_Task statement:_ Go through the listing and state how many lines hold the string "weight". Nothing else is needed.

Content starts

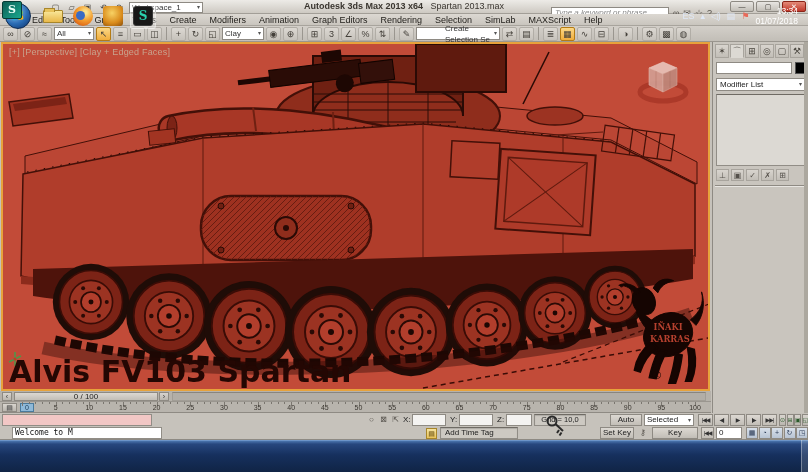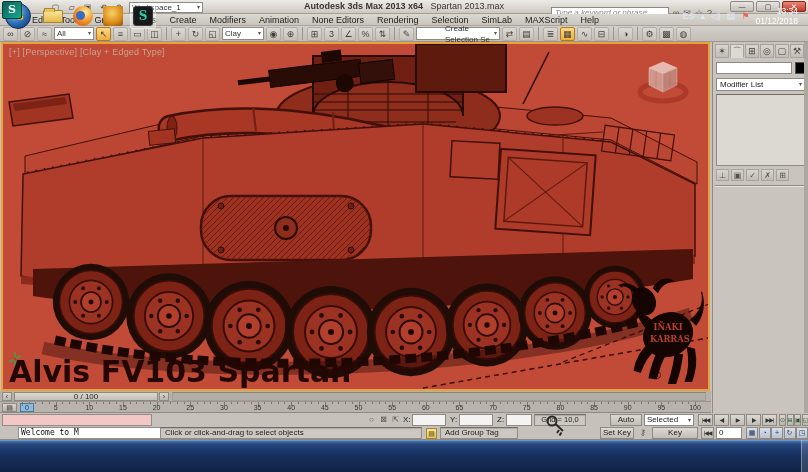--- a/index.html
+++ b/index.html
@@ -64,21 +64,21 @@
   #minicurve{left:2px;top:1px;width:15px;height:9px;border:1px solid #8e8a83;background:linear-gradient(#d8d4ce,#bab6af);font-size:7px;line-height:8px;text-align:center;color:#444}
   .tick{top:0;width:1px;background:#7a766f}
   .ticklabel{top:2px;font-size:7px;color:#3a3630;transform:translateX(-50%)}
   #framemarker{left:20px;top:1px;width:14px;height:9px;background:#8fb9d8;border:1px solid #4a7a9c;font-size:7px;text-align:center;line-height:8px;color:#1a3a55}
 
   
   #statusA{left:0;top:413px;width:808px;height:14px;background:#c6c2bb}
   #statusB{left:0;top:427px;width:808px;height:13px;background:#c6c2bb;border-bottom:1px solid #8e8a83}
   .inset{border:1px solid #918d86;border-top-color:#6f6b64;background:#cdc9c2;box-shadow:inset 0 1px 1px rgba(0,0,0,.15)}
   #listenerpink{left:2px;top:1px;width:150px;height:12px;background:#f2c7c5;border:1px solid #918d86}
-  #listenerwhite{left:18px;top:0;width:150px;height:12px;background:#fff;border:1px solid #918d86;font-family:"DejaVu Sans Mono",monospace;font-size:8px;line-height:10px;padding:0 2px;color:#111}
+  #listenerwhite{left:12px;top:0;width:150px;height:12px;background:#fff;border:1px solid #918d86;font-family:"DejaVu Sans Mono",monospace;font-size:8px;line-height:10px;padding:0 2px;color:#111}
   #noneselected{left:160px;top:1px;width:202px;height:12px;font-size:8px;line-height:10px;padding:0 4px;color:#222}
   .miniicon{top:1px;width:11px;height:12px;font-size:8px;line-height:12px;text-align:center;color:#55514b}
   .coordlabel{top:2px;font-size:8px;color:#222}
   .coordfield{top:1px;width:34px;height:12px;background:#f4f3f1;border:1px solid #8e8a83}
   #gridbox{left:534px;top:1px;width:52px;height:12px;font-size:7.5px;line-height:10px;text-align:center;color:#222}
   #bigkey{left:545px;top:414px;width:20px;height:24px;z-index:3}
   .gbtn{border:1px solid #8e8a83;background:linear-gradient(#dcd8d2,#c2beb7);font-size:8px;text-align:center;color:#222}
   #autokey{left:610px;top:1px;width:32px;height:12px;line-height:10px}
   #seldd{left:644px;top:1px;width:50px;height:12px;background:#fff;border:1px solid #8e8a83;font-size:8px;line-height:10px;padding:0 2px;color:#222;display:flex;justify-content:space-between;}
   .pbtn{top:1px;width:15px;height:12px;border:1px solid #8e8a83;background:linear-gradient(#dcd8d2,#c2beb7);font-size:6px;line-height:10px;text-align:center;color:#333;letter-spacing:-1px}
@@ -147,21 +147,21 @@
 </div>
 
 <div class="abs" id="menubar">
     <span class="menu-item">Edit</span>
     <span class="menu-item">Tools</span>
     <span class="menu-item">Group</span>
     <span class="menu-item">Views</span>
     <span class="menu-item">Create</span>
     <span class="menu-item">Modifiers</span>
     <span class="menu-item">Animation</span>
-    <span class="menu-item">None Editors</span>
+    <span class="menu-item">Graph Editors</span>
     <span class="menu-item">Rendering</span>
     <span class="menu-item">Selection</span>
     <span class="menu-item">SimLab</span>
     <span class="menu-item">MAXScript</span>
     <span class="menu-item">Help</span>
   </div>
 
 <div class="abs" id="toolbar">
     <span class="tbtn">∞</span>
     <span class="tbtn">⊘</span>
@@ -338,21 +338,21 @@
         <path d="M64,82 C63,94 60,104 57,114 L64,114 C68,103 70,92 71,84 Z" stroke-width="2"></path>
         <path d="M77,76 C80,90 79,101 75,112 L81,112 C86,100 86,88 84,78 Z" stroke-width="2"></path>
         <path d="M80,46 C90,38 95,28 92,16 C96,28 94,42 86,52 Z"></path>
       </g>
       <text x="56" y="57" text-anchor="middle" font-family="DejaVu Serif" font-size="9" font-weight="bold" fill="#b5402e">IÑAKI</text>
       <text x="58" y="70" text-anchor="middle" font-family="DejaVu Serif" font-size="9" font-weight="bold" fill="#b5402e">KARRAS</text>
       <text x="44" y="110" text-anchor="middle" font-family="DejaVu Sans" font-size="12" fill="#1a0603">©</text>
     </g>
   </svg>
 
-  <div class="abs" id="vplabel">[+] [Perspective] [Clay + Edged Type]</div>
+  <div class="abs" id="vplabel">[+] [Perspective] [Clay + Edged Faces]</div>
 
   <svg class="abs" id="viewcube" width="54" height="54" viewBox="0 0 54 54">
     <ellipse cx="27" cy="40" rx="23" ry="9" fill="none" stroke="rgba(150,40,25,0.5)" stroke-width="5"></ellipse>
     <g opacity="0.9">
       <polygon points="27,10 41,16 27,22 13,16" fill="#e9c6bc" stroke="#f0ddd6" stroke-width="0.6"></polygon>
       <polygon points="13,16 27,22 27,40 13,33" fill="#d3a094" stroke="#e4c2b8" stroke-width="0.6"></polygon>
       <polygon points="41,16 27,22 27,40 41,33" fill="#c08a7d" stroke="#d8b0a4" stroke-width="0.6"></polygon>
       <line x1="20" y1="19" x2="20" y2="36" stroke="#b07a6e" stroke-width="0.5"></line>
       <line x1="34" y1="19" x2="34" y2="36" stroke="#a87064" stroke-width="0.5"></line>
     </g>
@@ -541,23 +541,22 @@
 
 <svg class="abs" id="bigkey" viewBox="0 0 20 24">
   <circle cx="7" cy="7" r="4.5" fill="none" stroke="#2a2a2a" stroke-width="2"></circle>
   <line x1="10.5" y1="10" x2="18" y2="17" stroke="#2a2a2a" stroke-width="2"></line>
   <line x1="14" y1="16" x2="12" y2="19" stroke="#2a2a2a" stroke-width="2"></line>
   <line x1="16.5" y1="18.5" x2="14.5" y2="21.5" stroke="#2a2a2a" stroke-width="2"></line>
 </svg>
 
 <div class="abs" id="statusB">
   <div class="abs" id="listenerwhite">Welcome to M</div>
-  <div class="abs inset" id="prompt">Click or click-and-drag to select objects</div>
   <div class="abs" id="tagicon">▤</div>
-  <div class="abs inset" id="addtimetag">Add Group Tag</div>
+  <div class="abs inset" id="addtimetag">Add Time Tag</div>
   <div class="abs gbtn" id="setkey">Set Key</div>
   <div class="abs miniicon" id="keyfiltericon">⚷</div>
   <div class="abs gbtn" id="keyfilters">Key Filters...</div>
   <div class="abs" id="gostart2">|◀◀</div>
   <div class="abs" id="framefield">0</div>
   <span id="navrow2"><div class="abs nbtn2" style="left: 746px;">▦</div><div class="abs nbtn2" style="left: 758.5px;">◔</div><div class="abs nbtn2" style="left: 771px;">+</div><div class="abs nbtn2" style="left: 783.5px;">↻</div><div class="abs nbtn2" style="left: 796px;">◳</div></span>
 </div>
 
 <div class="abs" id="taskbar"></div>
 <div class="abs" id="orb">
@@ -579,15 +578,15 @@
   </div>
 <div class="abs task activeapp" style="left:130px">
     <span id="maxicon">S</span>
   </div>
 <div class="abs" id="tray">
   <span class="trayicon">ES</span>
   <span class="trayicon">▴</span>
   <span class="trayicon">◁)</span>
   <span class="trayicon">▤</span>
   <span class="trayicon" style="color:#e86a5a">⚑</span>
-  <span id="clock"><span>13:34</span><br><span>01/12/2018</span></span>
+  <span id="clock"><span>13:34</span><br><span>01/07/2018</span></span>
 </div>
 <div class="abs" id="showdesk"></div>
 
 </body></html>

Content ends

_Completed task:_ 2